I don’t get water in my basement, other than seepage like many old homes. But North Prospect, from Cedar to Touhy, floods every time it rains heavily. It has done so for the past 30 yrs and PR claims that “there is nothing wrong” with the sewers there. The last heavy rain (May, I think) water went over the sidewalks and into many front yards. And yet, I didn’t see anyone’s sopped carpets and waterlogged items on the street come garbage day. How do those residents do it? Maybe on YOM.
Although it almost amusing at how many cars will attempt to drive through it, and get stuck (some people ruining their engines or flooding their cars), considering that Prospect is pretty much a major street at that point, you’d think that the city would do something about – or at least block it off.
Gotta love Park Ridge!

EDITOR’S NOTE: We think that the City should impose a qualifying requirement for anybody who wants to publicly advocate for City-paid flood control: proof that the speaker’s home has one of the two recognized types of “private” flood control installed, either overhead sewers or check valves. Anybody who has basement flooding problems and hasn’t installed such devices can be presumed to be too stupid or too cheap to have any kind of legitimate opinion.

$128 million or $78,000.00 per home under this proposal.

Out of the 1644 houses covered under this fix how many of them actually have flooding issues?

I would be guessing less than 10%. Hypothetically $775K per house for this project.

Is there a published # of people that applied for the state assistance during the last flood?

EDITOR’S NOTE: Good points and good questions.

Your response to 1:35 pm about not being allowed to complain about flood control unless you have installed your own private flood control system is exactly right. I’ve been at Council meetings where people stand up to complain about flooding but they don’t have overhead sewers or check valves, just sump pumps, like a sump pump (or two) won’t be overwhelmed by a 100-year flood.

Flooding is an issue close to my heart (2x times in 2013, and I have lived here a little over a year)….sooo…….

“We think that the City should impose a qualifying requirement for anybody who wants to publicly advocate for City-paid flood control: proof that the speaker’s home has one of the two recognized types of “private” flood control installed, either overhead sewers or check valves. Anybody who has basement flooding problems and hasn’t installed such devices can be presumed to be too stupid or too cheap to have any kind of legitimate opinion.”

I installed overhead sewers this summer. $17,000 and it required my basement floor to be dug up and gutted. Plus another $40 psf to refinish the basement to a minimal level of habitation. Dry rot from the 2008 flood activate from an improper remediation.

And I still think park ridge should spend the money to fix the flooding. this town floods for a variety of reasons in a variety of different areas. i had sewer backup. I know somebody who had flooding from water pressure from teh water table bursting through the concrete flooring in the basement and the sumps can’t keep up. There’s overland flooding, seepage, street flooding, you name it. It’s ridiculous and complex. This town has a reputation for flooding and it directly affects our property values. name one other town that gets sewer back up like Park Ridge. I can’t name any. even chicago isn’t as bad.
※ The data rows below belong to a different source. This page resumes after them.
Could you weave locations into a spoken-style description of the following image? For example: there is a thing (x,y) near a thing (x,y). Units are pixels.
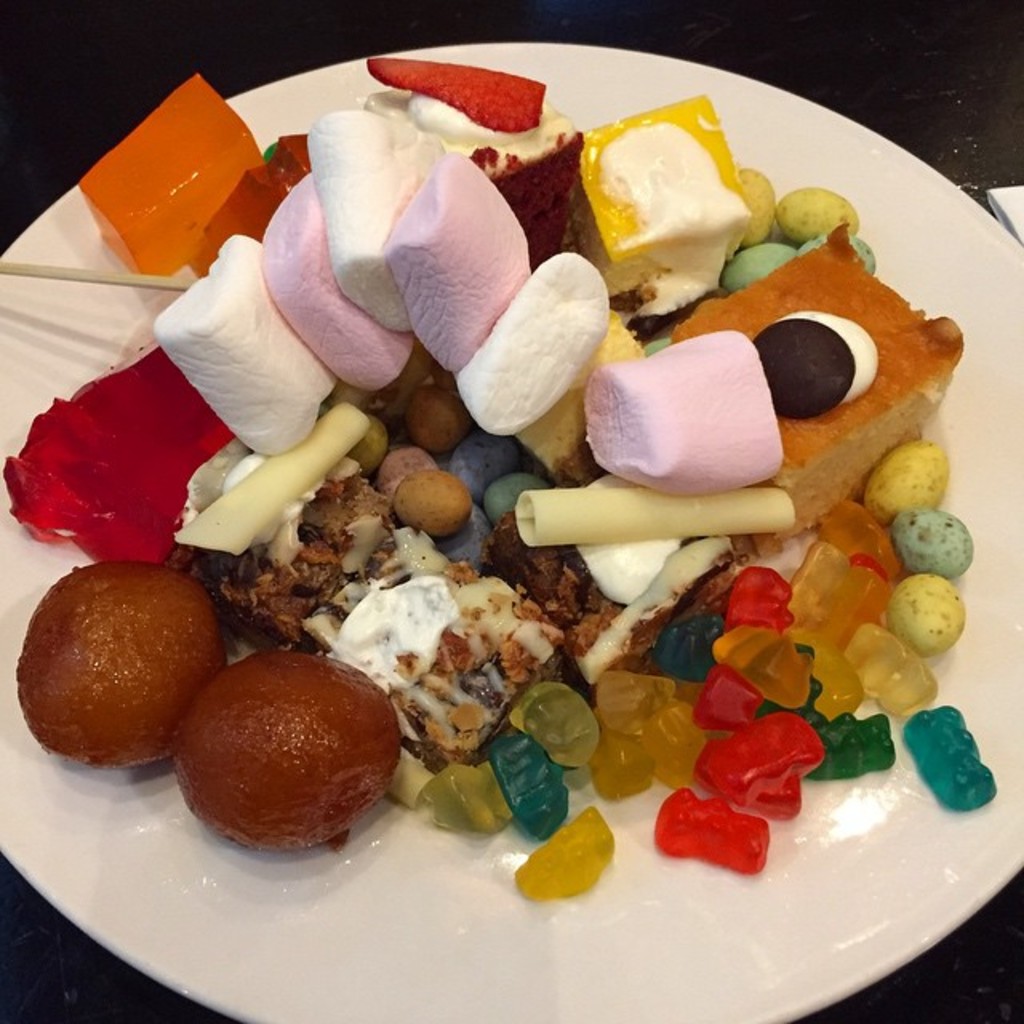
In the image there are jellies (823,603), marshmallow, cake (448,107), ice cream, gulab jamun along with some sweets (496,495) on plate (784,946), all are on table (60,966).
“Is there a published # of people that applied for the state assistance during the last flood?” I read some where, possibly something from the flood commission or whatever, that 1 out of 6 homes in Park Ridge have made a flood claim (federal assistance or private ins.) in the last 6 years. One of out six. That’s A LOT and is not typical. My sewer back insurance was raised by 50% this year. It’s over $1,100 a year for $10,000 in coverage. With a $1,000 deductible. And this is reasonably priced insurance. You do the math, and guess how often they expect my basement to flood.

EDITOR’S NOTE: If the City had embarked on the entire $100 million Burke “solution,” you still would have flooded 3-5 times during the past 5 years due to the fact that most of that “solution” only addresses 10-year flooding rather than the 100-year flooding we’ve repeatedly had. How does THAT “math” work for you?